We hold that Minnesota has a rational basis for denying a moving-expense deduction to that class of taxpayers who leave the state to generate income elsewhere, for these moving expenses are more properly allocable against income earned at the new principal place of business. Nor can the taxpayer hypothetically argue that § 290.01, subd. 20(a)(8), discriminates against those persons who leave Minnesota at the end of the taxable year and are thereby deprived of taking full advantage of the moving-expense deduction in their new state of residence. Any diminution in deductible expenses arising from this situation is the result of the annual assessment of taxes and is no more unconstitutional than the disallowance of an additional exemption to the parents of a dependent child inopportunely born on January 1 of the next tax year. For similar reasons, we also hold that the legislature has not unreasonably abridged the taxpayer's right under art. IV, § 2, to the privileges and immunities afforded the citizens of Minnesota. See, *572 Maxwell v. Bugbee, 250 U.S. 525, 40 S. Ct. 2, 63 L. Ed. 1124 (1919).
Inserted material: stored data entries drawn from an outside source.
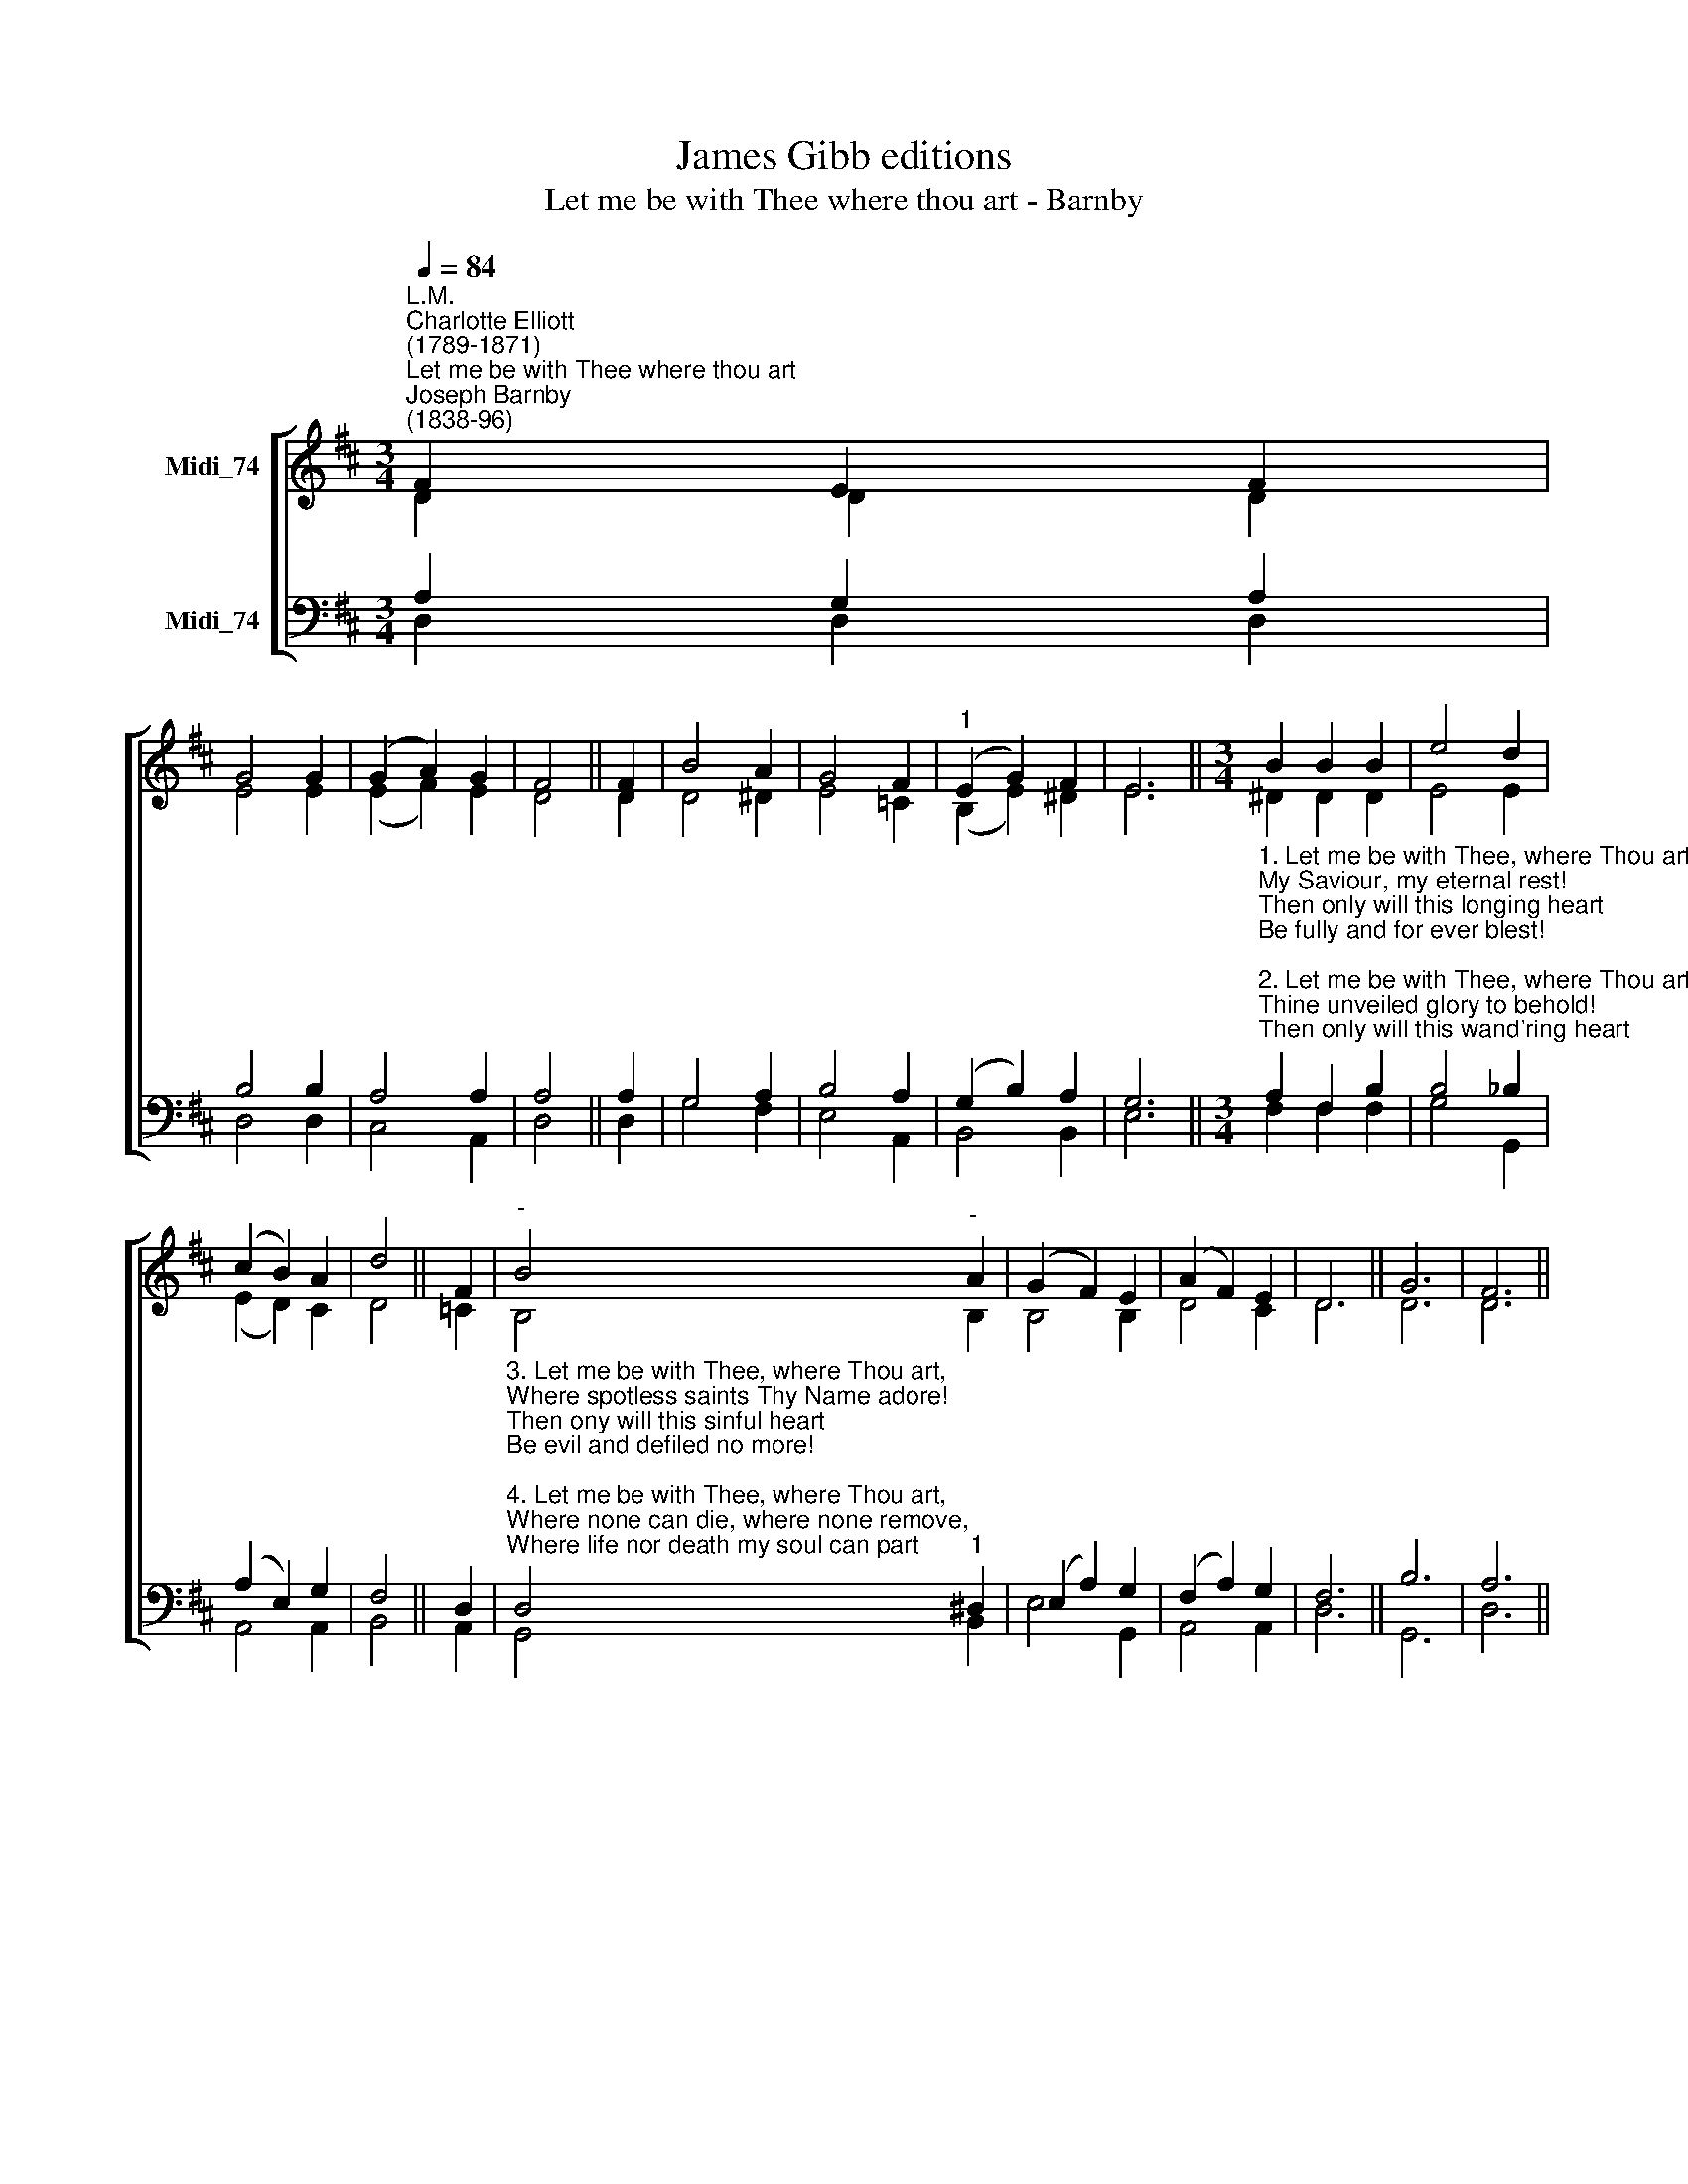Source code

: X:1
T:James Gibb editions
T:Let me be with Thee where thou art - Barnby
%%score [ ( 1 2 ) ( 3 4 ) ]
L:1/8
Q:1/4=84
M:3/4
K:D
V:1 treble nm="Midi_74"
V:2 treble 
V:3 bass nm="Midi_74"
V:4 bass 
V:1
"^L.M.""^Charlotte Elliott\n(1789-1871)""^Let me be with Thee where thou art""^Joseph Barnby\n(1838-96)" F2 E2 F2 | %1
 G4 G2 | (G2 A2) G2 | F4 || F2 | B4 A2 | G4 F2 |"^1" (E2 G2) F2 | E6 ||[M:3/4] B2 B2 B2 | e4 d2 | %11
 (c2 B2) A2 | d4 || F2 |"^-" B4"^-" A2 | (G2 F2) E2 | (A2 F2) E2 | D6 || G6 | F6 || %20
V:2
 D2 D2 D2 | E4 E2 | (E2 F2) E2 | D4 || D2 | D4 ^D2 | E4 =C2 | (B,2 E2) ^D2 | E6 || %9
[M:3/4] ^D2 D2 D2 | E4 E2 | (E2 D2) C2 | D4 || =C2 | B,4 B,2 | B,4 B,2 | D4 C2 | D6 || D6 | D6 || %20
V:3
 A,2 G,2 A,2 | B,4 B,2 | A,4 A,2 | A,4 || A,2 | G,4 A,2 | B,4 A,2 | (G,2 B,2) A,2 | G,6 || %9
[M:3/4]"^1. Let me be with Thee, where Thou art,\nMy Saviour, my eternal rest!\nThen only will this longing heart\nBe fully and for ever blest!\n\n2. Let me be with Thee, where Thou art,\nThine unveiled glory to behold!\nThen only will this wand'ring heart\nCease to be faithless, treach'rous cold!" A,2 F,2 B,2 | %10
 B,4 _B,2 | (A,2 E,2) G,2 | F,4 || D,2 | %14
"^3. Let me be with Thee, where Thou art,\nWhere spotless saints Thy Name adore!\nThen ony will this sinful heart\nBe evil and defiled no more!\n\n4. Let me be with Thee, where Thou art,\nWhere none can die, where none remove,\nWhere life nor death my soul can part\nFrom Thy blest presence and Thy love!" D,4"^1" ^D,2 | %15
 (E,2 A,2) G,2 | (F,2 A,2) G,2 | F,6 || B,6 | A,6 || %20
V:4
 D,2 D,2 D,2 | D,4 D,2 | C,4 A,,2 | D,4 || D,2 | G,4 F,2 | E,4 A,,2 | B,,4 B,,2 | E,6 || %9
[M:3/4] F,2 F,2 F,2 | G,4 G,,2 | A,,4 A,,2 | B,,4 || A,,2 | G,,4 B,,2 | E,4 G,,2 | A,,4 A,,2 | %17
 D,6 || G,,6 | D,6 || %20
Finally, the taxpayer cannot legitimately argue that § 290.01, subd. 20(a)(8), violates his constitutionally protected right to travel. We have previously held in Davis v. Davis, 297 Minn. 187, 210 N.W.2d 221 (1973), that this penumbral right can ordinarily only be infringed when the state has a rational basis for doing so. Without hesitation, we find that Minnesota has such a rational basis in disallowing deductions for expenses attributable to income over which it had no right to impose a tax. We are also unpersuaded that the disallowance of a moving-expense deduction from Minnesota gross income has significantly chilled the taxpayer's constitutional right to move to a new principal place of employment.
Affirmed.
NOTES
[1] The scope of authority of the Tax Court of Appeals to pass on the constitutionality of state income tax statutes is not raised by the parties to this appeal, and by passing on the merits of this taxpayer's constitutional challenge, we intimate no opinion or decision on that issue.
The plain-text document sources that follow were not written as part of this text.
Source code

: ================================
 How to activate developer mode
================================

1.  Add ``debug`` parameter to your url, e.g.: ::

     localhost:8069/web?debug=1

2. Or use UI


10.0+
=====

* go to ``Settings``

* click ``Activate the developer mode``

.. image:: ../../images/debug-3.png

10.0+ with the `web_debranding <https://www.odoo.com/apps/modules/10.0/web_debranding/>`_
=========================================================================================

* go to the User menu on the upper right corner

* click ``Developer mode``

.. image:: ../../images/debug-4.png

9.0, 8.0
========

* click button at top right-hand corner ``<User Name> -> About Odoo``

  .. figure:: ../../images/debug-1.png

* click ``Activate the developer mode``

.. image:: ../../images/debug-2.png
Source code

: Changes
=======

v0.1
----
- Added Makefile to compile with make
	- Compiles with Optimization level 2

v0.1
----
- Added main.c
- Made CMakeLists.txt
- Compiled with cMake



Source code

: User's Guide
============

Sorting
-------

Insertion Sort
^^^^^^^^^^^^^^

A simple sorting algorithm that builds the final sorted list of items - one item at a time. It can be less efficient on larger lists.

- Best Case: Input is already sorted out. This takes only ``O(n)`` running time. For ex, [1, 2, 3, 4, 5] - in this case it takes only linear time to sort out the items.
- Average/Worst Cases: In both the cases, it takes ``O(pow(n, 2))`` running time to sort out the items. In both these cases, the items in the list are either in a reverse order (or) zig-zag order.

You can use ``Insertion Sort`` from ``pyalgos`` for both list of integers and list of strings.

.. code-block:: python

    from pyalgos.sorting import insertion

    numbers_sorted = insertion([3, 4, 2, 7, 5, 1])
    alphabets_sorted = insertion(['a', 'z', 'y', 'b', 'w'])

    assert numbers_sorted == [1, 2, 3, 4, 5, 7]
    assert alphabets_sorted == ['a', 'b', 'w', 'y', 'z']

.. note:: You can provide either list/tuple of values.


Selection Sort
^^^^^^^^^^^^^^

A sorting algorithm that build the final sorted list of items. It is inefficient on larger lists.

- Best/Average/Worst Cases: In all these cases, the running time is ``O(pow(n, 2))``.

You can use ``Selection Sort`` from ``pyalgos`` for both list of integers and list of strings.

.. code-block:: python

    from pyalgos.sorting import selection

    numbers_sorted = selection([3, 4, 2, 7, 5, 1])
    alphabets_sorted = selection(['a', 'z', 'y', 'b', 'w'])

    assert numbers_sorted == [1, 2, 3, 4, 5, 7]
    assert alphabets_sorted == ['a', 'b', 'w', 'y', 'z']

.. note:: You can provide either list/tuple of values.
[2] Much the same reasoning has been used by the Federal courts in construing 26 U.S.C.A. § 217. While this section obviously has no effect on interstate moves, the courts have held that when a taxpayer moves to a foreign country any expenses incurred are not deducted from earnings taxable by the United States. The justification for this position is that moving expenses are allocable to earnings generated at the foreign location. See, Hartung v. Commissioner, 484 F.2d 953 (9 Cir. 1973), reversing, 55 T.C. 1 (1970); Chommie, Federal Income Taxation, § 54.
[3] Historically, moving expenses to out-of-state locations were disallowed as a deduction under § 290.10(9). It was not until 1971 that § 290.01, subd. 20(a)(8), was enacted, which essentially ratified what had been administrative practice up to that time. L.1971, c. 206.